The Complex
- Book cover
- Author: Nick Turse
- Language: English
- Subject: United States military
- Publisher: Metropolitan Books
- Publication date: 2008
- Publication place: United States
- Media type: Hardcover
- Pages: 304
- ISBN: 0-8050-7896-7
- Dewey Decimal: 338.4/735500973 22
- LC Class: HC110.D4 T873 2008

= The Complex: How the Military Invades Our Everyday Lives =

2008 book by Nick Turse

The Complex: How the Military Invades Our Everyday Lives is a book about the United States military, written by investigative journalist Nick Turse. It was published in 2008 in hardcover format by Metropolitan Books. The book describes the vast changes in the U.S. military-industrial complex from the days of President Dwight D. Eisenhower to 2008, its effect on American society, and how the military and private business spheres interact with each other. The book received positive reviews in Mother Jones and Inter Press Service, and a critical review in Kirkus Reviews.

==Background==
Nick Turse received a PhD from Columbia University in Sociomedical Sciences. His Ph.D. dissertation is titled: " Kill Anything That Moves': United States War Crimes and Atrocities in Vietnam, 1965–1973 ", and it utilized the war-crime archive and historical texts to analyze the doctrine of atrocity. Turse is the research director of TomDispatch.com, a project of The Nation Institute. He is the recipient of a James Aronson Award for Social Justice Journalism, and in 2009 received a Ridenhour Prize for Reportorial Distinction. The Complex is Turse's first book.

==Synopsis==
Nick Turse explores how the industrial complex of the United States military has pervaded the everyday lives of Americans. Turse investigates the relationship between the Pentagon and the Hollywood entertainment industry, military actions in the civilian sphere, and joint projects between the U.S. military and companies including NASCAR and Marvel Comics. Turse describes how military tacticians and flyers were outfitted with Apple PowerBooks. He illustrates how the military has attempted innovative methods to reach out to and recruit contemporary youth, including making "friends" on MySpace. Turse notes that the research and development budget of the military, and its spending in the private sector, has increased dramatically over the last few years. The book posits that many changes have occurred since President Dwight D. Eisenhower's military-industrial complex, and relates the changes to the present day.

==Reception==
The book was reviewed in Kirkus Reviews, where it was recommended: "For those who like their journalism fevered and their politics pat." Tom Engelhardt of Mother Jones magazine wrote, "It's an eye-opener on the degree to which we are, without realizing it, a militarized society." Engelhardt called The Complex a "superb book". Chris Barsanti of PopMatters gave the book a rating of 3 out of a possible 10, and wrote, "The Complex is an airless and rather pointless recitation of facts that feels cut-and-pasted rather than written."

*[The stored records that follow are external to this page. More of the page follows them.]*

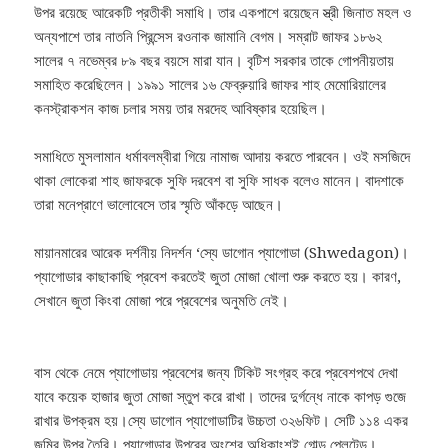
উপর রয়েছে আরেকটি প্রতীকী সমাধি। তার একপাশে রয়েছেন স্ত্রী জিনাত মহল ও
অন্যপাশে তার নাতনি প্রিন্সেস রওনাক জামানি বেগম।
সম্রাট জাফর ১৮৬২
সালের ৭ নভেম্বর ৮৯ বছর বয়সে মারা যান। বৃটিশ সরকার তাকে গোপনীয়তায়
সমাহিত করেছিলেন। ১৯৯১ সালের ১৬ ফেব্রুয়ারি জাফর শাহ মেমোরিয়ালের
কনস্ট্রাকশন কাজ চলার সময় তার মরদেহ আবিষ্কার হয়েছিল।
সমাধিতে মুসলামান ধর্মাবলম্বীরা গিয়ে নামাজ আদায় করতে পারবেন। ওই মসজিদে
থাকা লোকেরা শাহ জাফরকে সুফি দরবেশ বা সুফি সাধক বলেও মানেন। বাদশাকে
তারা মনেপ্রাণে ভালোবেসে তার স্মৃতি আঁকড়ে আছেন।
মায়ানমারের আরেক দর্শনীয় নিদর্শন ‘স্যে ডাগোন প্যাগোডা (Shwedagon)।
প্যাগোডার কাছাকাছি প্রবেশ করতেই জুতা মোজা খোলা শুরু করতে হয়। কারণ,
সেখানে জুতা কিংবা মোজা পরে প্রবেশের অনুমতি নেই।
বাস থেকে নেমে প্যাগোডায় প্রবেশের জন্য টিকিট সংগ্রহ করে প্রবেশপথে দেখা
যাবে কয়েক হাজার জুতা মোজা স্তুপ করে রাখা। তাদের দুর্গন্ধে নাকে কাপড় গুজে
রাখার উপক্রম হয়।
স্যে ডাগোন প্যাগোডাটির উচ্চতা ৩২৬ফিট। সেটি ১১৪ একর
জমির উপর তৈরি। প্যাগোডার উপরের অংশের অধিকাংশই গোল্ড প্লেটেড।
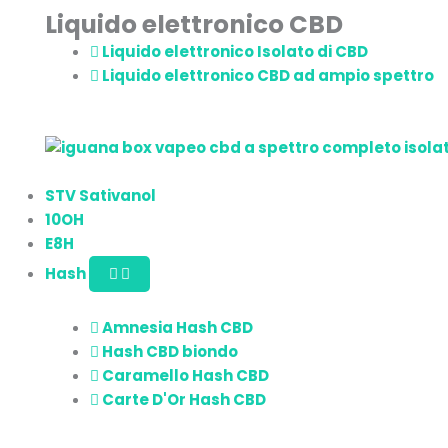
Liquido elettronico CBD
Liquido elettronico Isolato di CBD
Liquido elettronico CBD ad ampio spettro
STV Sativanol
10OH
E8H
Hash
Amnesia Hash CBD
Hash CBD biondo
Caramello Hash CBD
Carte D'Or Hash CBD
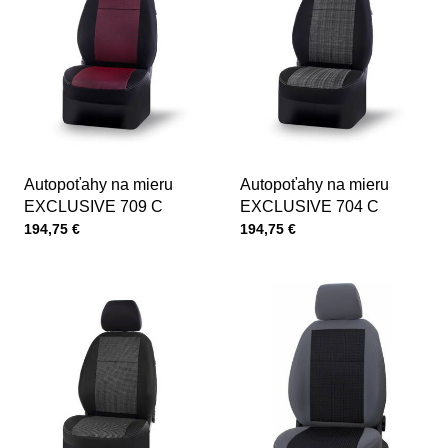
Autopoťahy na mieru
Autopoťahy na mieru
EXCLUSIVE 709 C
EXCLUSIVE 704 C
Cena s DPH
Cena s DPH
194,75 €
194,75 €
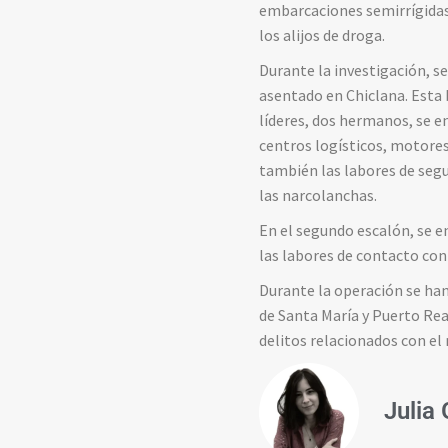
embarcaciones semirrígidas 
los alijos de droga.
Durante la investigación, s
asentado en Chiclana. Esta 
líderes, dos hermanos, se e
centros logísticos, motore
también las labores de segur
las narcolanchas.
En el segundo escalón, se e
las labores de contacto con
Durante la operación se han 
de Santa María y Puerto Rea
delitos relacionados con el 
Julia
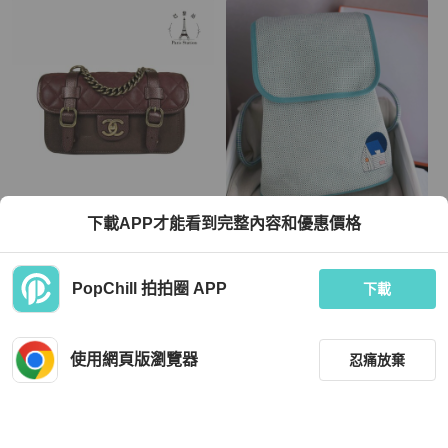
Chanel
Hermès
下載APP才能看到完整內容和優惠價格
【巴黎站二手名牌專賣店】＊現貨＊C
Hermes 愛馬仕 花園小屋 小書包
HANEL香奈兒真品＊酒紅色珠光羊皮
拼接牛皮金釦斜背包 手提書包
TWD 98,000
TWD 26,254
PopChill 拍拍圈 APP
下載
現折 2,000
現折 800
狀況良好
本地
免運
近新閒置品
香港
免運
使用網頁版瀏覽器
忍痛放棄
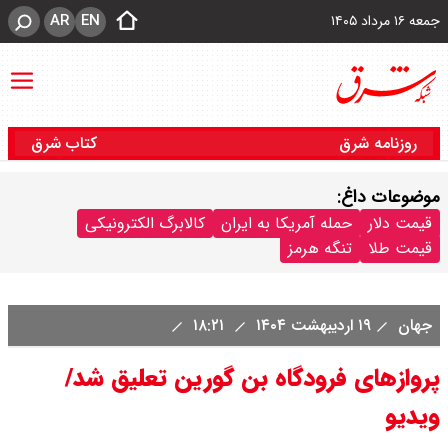
AR
EN
جمعه ۱۶ مرداد ۱۴۰۵
روزنامه شرق
کتاب شرق
موضوعات داغ:
قیمت دلار
حمله آمریکا به ایران
کالابرگ الکترونیکی
قیمت طلا
تنگه هرمز
جهان
۱۹ اردیبهشت ۱۴۰۴
۱۸:۲۱
پروازهای فرودگاه بن گورین تعلیق شد/
ویدیو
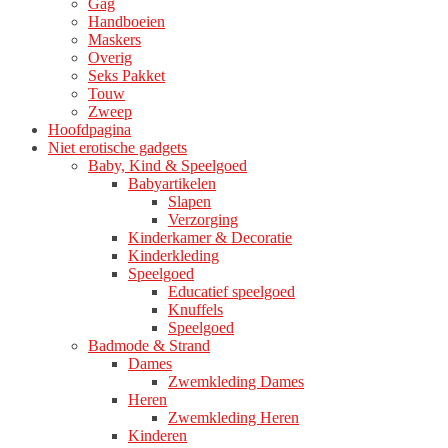
Gag
Handboeien
Maskers
Overig
Seks Pakket
Touw
Zweep
Hoofdpagina
Niet erotische gadgets
Baby, Kind & Speelgoed
Babyartikelen
Slapen
Verzorging
Kinderkamer & Decoratie
Kinderkleding
Speelgoed
Educatief speelgoed
Knuffels
Speelgoed
Badmode & Strand
Dames
Zwemkleding Dames
Heren
Zwemkleding Heren
Kinderen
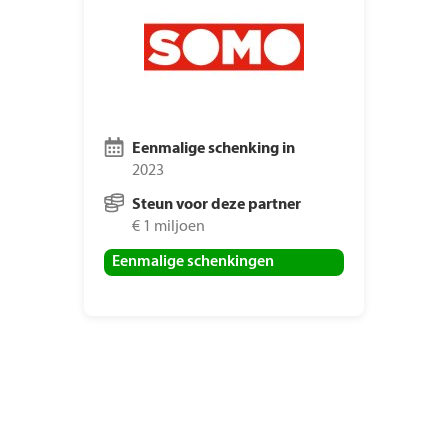
Eenmalige schenking in
2023
Steun voor deze partner
€ 1 miljoen
Eenmalige schenkingen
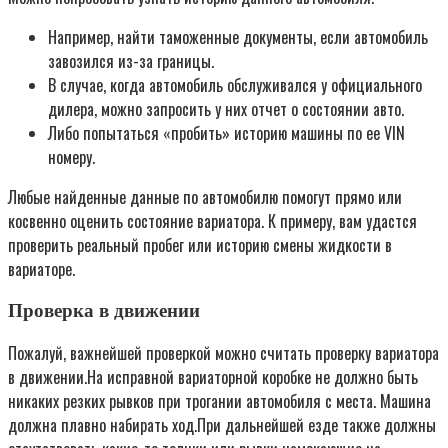
Например, найти таможенные документы, если автомобиль
завозился из-за границы.
В случае, когда автомобиль обслуживался у официального
дилера, можно запросить у них отчет о состоянии авто.
Либо попытаться «пробить» историю машины по ее VIN
номеру.
Любые найденные данные по автомобилю помогут прямо или
косвенно оценить состояние вариатора. К примеру, вам удастся
проверить реальный пробег или историю смены жидкости в
вариаторе.
Проверка в движении
Пожалуй, важнейшей проверкой можно считать проверку вариатора
в движении.На исправной вариаторной коробке не должно быть
никаких резких рывков при трогании автомобиля с места. Машина
должна плавно набирать ход.При дальнейшей езде также должны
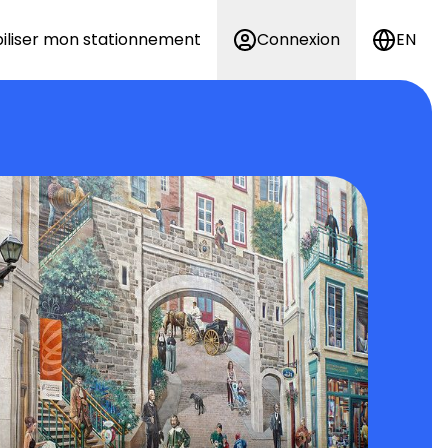
iliser mon stationnement
Connexion
EN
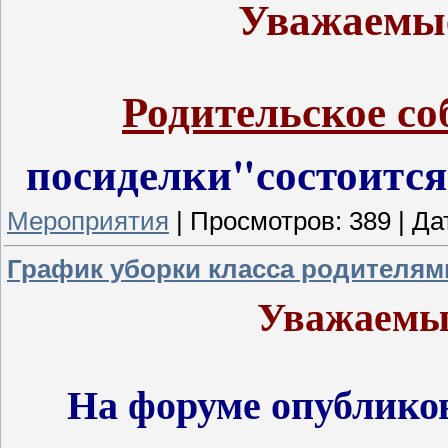
Уважаемые
Родительское со
посиделки"состоится
Мероприятия
|
Просмотров:
389
|
Да
График уборки класса родителям
Уважаемые
На форуме опублик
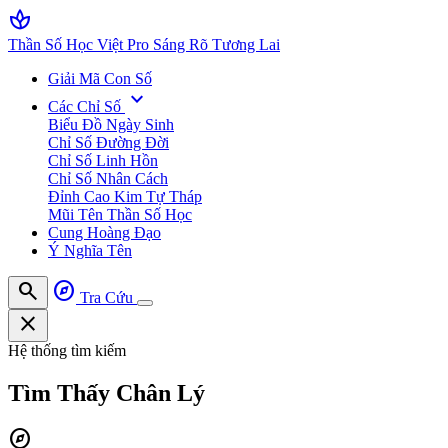
spa
Thần Số Học Việt Pro
Sáng Rõ Tương Lai
Giải Mã Con Số
expand_more
Các Chỉ Số
Biểu Đồ Ngày Sinh
Chỉ Số Đường Đời
Chỉ Số Linh Hồn
Chỉ Số Nhân Cách
Đỉnh Cao Kim Tự Tháp
Mũi Tên Thần Số Học
Cung Hoàng Đạo
Ý Nghĩa Tên
search
explore
Tra Cứu
close
Hệ thống tìm kiếm
Tìm Thấy
Chân Lý
explore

Ali Gharib reviewed the book for Inter Press Service, and noted: "Turse's book carefully tracks the Defense Department's money trail to everything from traditional defense contractors to a handful of Southern catfish restaurants to Dunkin' Donuts." Victoria Segal of The Guardian reviewed the book and commented, "Much of Turse's research holds the Pentagon up to ridicule: their golf courses, the fast-food-addicted army that waddles rather than marches on its stomach. Yet the book turns sinister when it exposes desperate recruiters who allow white supremacists to join up, or defence department plans to develop 'weaponised' moths and sharks. References to The Matrix could make Turse seem a paranoid geek. Unfortunately, this is no sci-fi fantasy." David Swanson of Political Affairs Magazine wrote, "Nick Turse has done something pretty amazing in producing an entertaining account of the almost limitless variety of ways in which our money is wasted by what he calls the military industrial technological entertainment academic media corporate matrix, or 'The Complex' for short".